EJERCICIOS POR RESOLVER —
a) Según el pasaje sobre la Virgen, ¿por qué Juan la llevó por un camino más solitario?
b) Sigue el pasaje sobre la Virgen desde su última frase.

PASAJE PROPORCIONADO —
———

Volvió aquella tarde camino de
la Ciudad. Pasó de nuevo por el Calvario y se le removió el corazón de dolor
con el recuerdo. Juan la acompañaba. Oscurecía; por las calles donde pasaban
había su Hijo arrastrado su dolor con la Cruz a cuestas; pero Juan, al darse
cuenta, la llevó por otro sitio a la casa.
Mucha gente la reconocía, al
pasar, como la Madre del Crucificado a quien vieron llorar al pie de la Cruz.
Todos seguían comentando el suceso, y unos le defendían y otros le condenaban;
por eso la llevó Juan por un camino más solitario, para que no oyera cosas que
la harían sufrir.
¿Quién es ésa?, dirían. Es la
madre de Jesús, y hablarían de ella. ¡Pobre madre!, dirían en voz baja. ¡Tener
un hijo así...! Otros al verla se detendrían, y se sentirían obligados a
decirle alguna palabra de consuelo. Ella lo agradecía emocionada, “guardando
todas estas cosas en su corazón”.
Llegaron a la casa, y allí,
que nadie la miraba, rompió a llorar. Vio la mesa en que había cenado Jesús con
sus discípulos, y ninguno de ellos estaba allí, sólo Juan la acompañaba.
Dijo que quería retirarse a su
habitación. Y se fue a rezar y a llorar a solas, puesto su corazón en Dios, en
la esperanza alegre del nuevo día.
Vinieron después las otras
mujeres y preguntaron por ella; Juan les dijo que estaba en su cuarto y que no
la molestaran.
La Virgen, sola, esperaba.
Sola en su fe, rezaba a Dios. “Dondequiera que esté el cuerpo, allí se
congregarán las águilas”. La Virgen, como un águila real, que solía levantar su
vuelo a lo más alto y mirar el sol de hito en hito, estaba ahora abrazada al
amor de este cuerpo muerto de Jesús.

———

REGISTROS MOSTRADOS —
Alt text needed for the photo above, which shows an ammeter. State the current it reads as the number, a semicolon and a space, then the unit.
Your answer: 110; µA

———

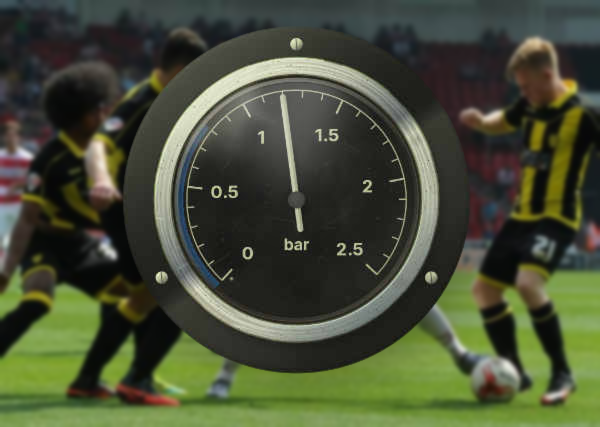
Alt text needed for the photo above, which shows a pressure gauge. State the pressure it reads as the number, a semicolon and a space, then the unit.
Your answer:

———

RESPUESTAS POR EJERCICIO —
a) Para que no oyera cosas que la harían sufrir.

b)
Le parecía todavía ver a su
Hijo, allí mismo, donde la noche antes se despidió de ella. Pasaba por su
memoria todo aquel día de dolor, yendo y viniendo con El a los tribunales, la
presencia de su Hijo cuando Pilatos lo presentó al pueblo azotado, coronado de
espinas, sangrando; vio la mirada de su Hijo en aquel encuentro camino del
Calvario, las largas horas viéndole morir al pie de la cruz. Se repetía a sí
misma la admiración por su silencio, su obediencia al Padre eterno, su amor a
los hombres, y todo lo repetía admitiéndolo y grabándolo en su corazón.
Recordaba todas aquellas cosas extasiada, le venía a la memoria cada detalle, y
lo valoraba como se valora un tesoro, porque aquél era realmente su Tesoro.
No podía hacer otra cosa si
aquel era su Amor: oía sus gemidos en la Cruz, le llegaba aún el eco de sus
divinas palabras, y sus lágrimas y su sangre parecía que le quemaban el corazón.
Sus manos y sus pies heridos cuando le bajaron de la Cruz, ¡cómo deseaba
abrazarle de nuevo! ¡Pronto! Cuánto tardaban las horas en pasar.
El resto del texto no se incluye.